Exercise details — Work out how many lines of the records hold the string "bereitstellen", and reply with that number alone.
(Records for the task begins)
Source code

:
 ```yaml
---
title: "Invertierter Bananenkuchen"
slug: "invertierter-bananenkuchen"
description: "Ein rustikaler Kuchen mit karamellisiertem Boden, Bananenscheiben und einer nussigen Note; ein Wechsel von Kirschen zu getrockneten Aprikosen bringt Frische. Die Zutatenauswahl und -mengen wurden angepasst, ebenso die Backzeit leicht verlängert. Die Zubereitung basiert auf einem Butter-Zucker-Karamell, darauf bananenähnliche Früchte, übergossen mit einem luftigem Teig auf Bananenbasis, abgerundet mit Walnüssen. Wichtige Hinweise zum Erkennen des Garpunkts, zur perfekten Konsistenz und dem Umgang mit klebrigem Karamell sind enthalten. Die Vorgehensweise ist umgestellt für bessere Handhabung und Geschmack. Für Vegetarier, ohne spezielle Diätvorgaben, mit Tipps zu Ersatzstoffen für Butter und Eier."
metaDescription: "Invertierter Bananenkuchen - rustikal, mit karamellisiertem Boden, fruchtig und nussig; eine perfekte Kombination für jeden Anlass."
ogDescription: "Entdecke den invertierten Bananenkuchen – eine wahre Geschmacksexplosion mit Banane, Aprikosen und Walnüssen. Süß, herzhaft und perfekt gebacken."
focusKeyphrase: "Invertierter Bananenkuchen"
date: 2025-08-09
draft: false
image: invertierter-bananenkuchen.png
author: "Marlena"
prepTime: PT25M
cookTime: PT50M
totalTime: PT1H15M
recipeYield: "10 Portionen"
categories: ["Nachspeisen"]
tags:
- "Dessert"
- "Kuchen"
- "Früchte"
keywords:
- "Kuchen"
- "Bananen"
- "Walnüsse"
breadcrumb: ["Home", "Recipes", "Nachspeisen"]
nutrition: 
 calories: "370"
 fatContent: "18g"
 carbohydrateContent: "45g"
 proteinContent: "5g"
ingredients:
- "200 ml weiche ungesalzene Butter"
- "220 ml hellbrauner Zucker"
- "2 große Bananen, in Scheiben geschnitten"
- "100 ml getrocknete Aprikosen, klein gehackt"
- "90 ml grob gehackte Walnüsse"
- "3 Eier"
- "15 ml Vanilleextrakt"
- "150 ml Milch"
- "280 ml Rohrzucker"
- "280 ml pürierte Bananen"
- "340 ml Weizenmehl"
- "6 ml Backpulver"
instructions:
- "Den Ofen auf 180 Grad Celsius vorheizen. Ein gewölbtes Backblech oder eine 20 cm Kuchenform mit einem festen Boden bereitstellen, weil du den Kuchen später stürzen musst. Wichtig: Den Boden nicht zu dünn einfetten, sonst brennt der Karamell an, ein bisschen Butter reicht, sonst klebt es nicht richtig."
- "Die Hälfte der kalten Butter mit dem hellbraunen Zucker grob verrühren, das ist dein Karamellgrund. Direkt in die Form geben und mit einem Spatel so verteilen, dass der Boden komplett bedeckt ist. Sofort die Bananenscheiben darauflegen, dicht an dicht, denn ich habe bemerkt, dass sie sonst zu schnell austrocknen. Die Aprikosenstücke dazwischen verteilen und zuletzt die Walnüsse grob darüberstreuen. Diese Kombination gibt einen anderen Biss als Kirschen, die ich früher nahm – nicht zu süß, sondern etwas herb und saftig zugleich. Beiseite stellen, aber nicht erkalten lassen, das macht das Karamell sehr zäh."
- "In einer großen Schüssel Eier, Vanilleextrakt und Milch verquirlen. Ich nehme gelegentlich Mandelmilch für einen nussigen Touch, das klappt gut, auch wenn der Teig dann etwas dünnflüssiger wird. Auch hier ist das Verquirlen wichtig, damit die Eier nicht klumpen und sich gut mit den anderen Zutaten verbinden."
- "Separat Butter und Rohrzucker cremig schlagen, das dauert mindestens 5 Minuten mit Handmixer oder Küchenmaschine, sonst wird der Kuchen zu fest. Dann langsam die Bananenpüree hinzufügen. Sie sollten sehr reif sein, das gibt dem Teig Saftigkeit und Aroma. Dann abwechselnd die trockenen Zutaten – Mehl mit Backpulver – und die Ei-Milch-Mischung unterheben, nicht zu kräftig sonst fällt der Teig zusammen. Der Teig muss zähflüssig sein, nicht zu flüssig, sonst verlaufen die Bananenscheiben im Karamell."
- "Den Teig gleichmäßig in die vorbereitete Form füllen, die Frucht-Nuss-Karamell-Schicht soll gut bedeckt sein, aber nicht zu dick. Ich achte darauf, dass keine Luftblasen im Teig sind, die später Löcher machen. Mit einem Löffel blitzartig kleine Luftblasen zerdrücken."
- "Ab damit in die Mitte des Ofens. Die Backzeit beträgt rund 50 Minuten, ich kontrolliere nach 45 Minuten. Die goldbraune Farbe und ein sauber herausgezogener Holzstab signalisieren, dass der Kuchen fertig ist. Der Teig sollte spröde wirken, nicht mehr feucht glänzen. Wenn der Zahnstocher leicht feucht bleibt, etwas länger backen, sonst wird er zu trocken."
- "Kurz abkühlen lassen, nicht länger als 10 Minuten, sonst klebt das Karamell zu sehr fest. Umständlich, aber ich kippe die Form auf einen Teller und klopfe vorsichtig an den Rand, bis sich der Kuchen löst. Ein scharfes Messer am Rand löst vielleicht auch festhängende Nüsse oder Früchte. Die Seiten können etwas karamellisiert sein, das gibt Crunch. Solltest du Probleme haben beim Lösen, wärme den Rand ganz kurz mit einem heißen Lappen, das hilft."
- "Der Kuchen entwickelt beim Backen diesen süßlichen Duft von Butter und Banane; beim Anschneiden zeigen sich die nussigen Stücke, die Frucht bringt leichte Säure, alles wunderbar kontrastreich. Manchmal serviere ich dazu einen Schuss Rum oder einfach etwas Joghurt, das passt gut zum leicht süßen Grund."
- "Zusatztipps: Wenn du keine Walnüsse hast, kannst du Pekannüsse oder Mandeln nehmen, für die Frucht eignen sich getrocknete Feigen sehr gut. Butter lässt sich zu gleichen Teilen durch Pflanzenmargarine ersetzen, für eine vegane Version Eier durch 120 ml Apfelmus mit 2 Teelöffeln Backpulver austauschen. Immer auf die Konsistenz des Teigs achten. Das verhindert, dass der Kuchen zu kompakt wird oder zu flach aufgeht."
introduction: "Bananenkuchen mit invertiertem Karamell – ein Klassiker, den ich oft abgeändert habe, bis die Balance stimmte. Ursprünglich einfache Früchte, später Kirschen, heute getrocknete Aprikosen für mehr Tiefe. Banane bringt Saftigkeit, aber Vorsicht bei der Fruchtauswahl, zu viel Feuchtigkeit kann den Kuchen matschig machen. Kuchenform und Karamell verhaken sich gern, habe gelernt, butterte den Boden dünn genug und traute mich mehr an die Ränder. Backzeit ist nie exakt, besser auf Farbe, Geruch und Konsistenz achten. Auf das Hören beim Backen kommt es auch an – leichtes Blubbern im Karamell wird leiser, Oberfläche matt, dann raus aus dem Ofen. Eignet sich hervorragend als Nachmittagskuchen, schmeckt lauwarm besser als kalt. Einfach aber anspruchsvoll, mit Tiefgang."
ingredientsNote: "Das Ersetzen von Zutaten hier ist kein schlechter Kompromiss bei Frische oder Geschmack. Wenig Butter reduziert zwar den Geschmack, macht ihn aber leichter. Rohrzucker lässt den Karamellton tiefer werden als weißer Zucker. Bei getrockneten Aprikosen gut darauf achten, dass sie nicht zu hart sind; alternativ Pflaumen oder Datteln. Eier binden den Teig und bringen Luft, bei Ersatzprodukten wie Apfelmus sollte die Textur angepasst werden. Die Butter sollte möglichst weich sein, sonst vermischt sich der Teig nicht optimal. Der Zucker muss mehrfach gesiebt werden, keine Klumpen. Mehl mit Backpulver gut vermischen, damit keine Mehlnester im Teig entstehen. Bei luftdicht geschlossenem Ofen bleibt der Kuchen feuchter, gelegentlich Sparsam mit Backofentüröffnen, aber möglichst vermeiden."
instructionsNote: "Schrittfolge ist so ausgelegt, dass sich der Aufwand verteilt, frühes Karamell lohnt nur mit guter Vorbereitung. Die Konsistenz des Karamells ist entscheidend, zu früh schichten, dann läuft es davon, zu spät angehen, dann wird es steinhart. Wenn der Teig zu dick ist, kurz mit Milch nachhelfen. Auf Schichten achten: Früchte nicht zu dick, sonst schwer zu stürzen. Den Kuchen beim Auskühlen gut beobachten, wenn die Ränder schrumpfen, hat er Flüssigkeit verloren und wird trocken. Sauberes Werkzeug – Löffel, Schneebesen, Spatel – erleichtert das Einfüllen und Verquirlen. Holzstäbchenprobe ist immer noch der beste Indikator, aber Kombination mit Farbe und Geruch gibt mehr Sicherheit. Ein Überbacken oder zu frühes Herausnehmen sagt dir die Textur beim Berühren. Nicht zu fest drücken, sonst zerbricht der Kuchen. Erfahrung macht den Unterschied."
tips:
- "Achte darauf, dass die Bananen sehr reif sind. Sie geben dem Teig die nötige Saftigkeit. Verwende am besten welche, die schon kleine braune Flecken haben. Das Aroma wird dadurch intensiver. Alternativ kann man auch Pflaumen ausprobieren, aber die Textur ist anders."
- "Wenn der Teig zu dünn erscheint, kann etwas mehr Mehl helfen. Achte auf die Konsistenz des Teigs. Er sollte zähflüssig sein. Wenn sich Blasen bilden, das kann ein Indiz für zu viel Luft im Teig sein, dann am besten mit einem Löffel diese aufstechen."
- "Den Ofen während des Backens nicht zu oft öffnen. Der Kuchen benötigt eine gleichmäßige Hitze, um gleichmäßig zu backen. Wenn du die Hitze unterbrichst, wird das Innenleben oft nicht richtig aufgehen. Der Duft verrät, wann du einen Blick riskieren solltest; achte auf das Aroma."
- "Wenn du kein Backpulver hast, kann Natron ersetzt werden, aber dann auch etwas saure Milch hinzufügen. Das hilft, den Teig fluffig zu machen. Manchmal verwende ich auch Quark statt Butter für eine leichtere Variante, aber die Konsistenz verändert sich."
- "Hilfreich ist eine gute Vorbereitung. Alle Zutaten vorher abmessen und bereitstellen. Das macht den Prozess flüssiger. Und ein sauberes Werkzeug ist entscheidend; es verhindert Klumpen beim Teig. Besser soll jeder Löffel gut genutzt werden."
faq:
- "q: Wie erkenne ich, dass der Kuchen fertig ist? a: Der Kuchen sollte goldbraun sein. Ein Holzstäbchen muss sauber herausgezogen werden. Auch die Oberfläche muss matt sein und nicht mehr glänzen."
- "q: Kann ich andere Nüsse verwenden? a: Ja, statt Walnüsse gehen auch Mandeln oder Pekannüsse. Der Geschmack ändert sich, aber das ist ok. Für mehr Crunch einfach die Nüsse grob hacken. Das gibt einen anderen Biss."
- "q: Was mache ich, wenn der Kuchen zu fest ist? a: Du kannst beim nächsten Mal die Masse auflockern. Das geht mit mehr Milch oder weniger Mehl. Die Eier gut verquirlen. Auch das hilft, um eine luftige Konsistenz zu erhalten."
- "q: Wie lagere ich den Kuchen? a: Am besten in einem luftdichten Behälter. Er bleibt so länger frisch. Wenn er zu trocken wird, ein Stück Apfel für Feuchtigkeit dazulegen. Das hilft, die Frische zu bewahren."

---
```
(Records for the task ends)
Expected output — 2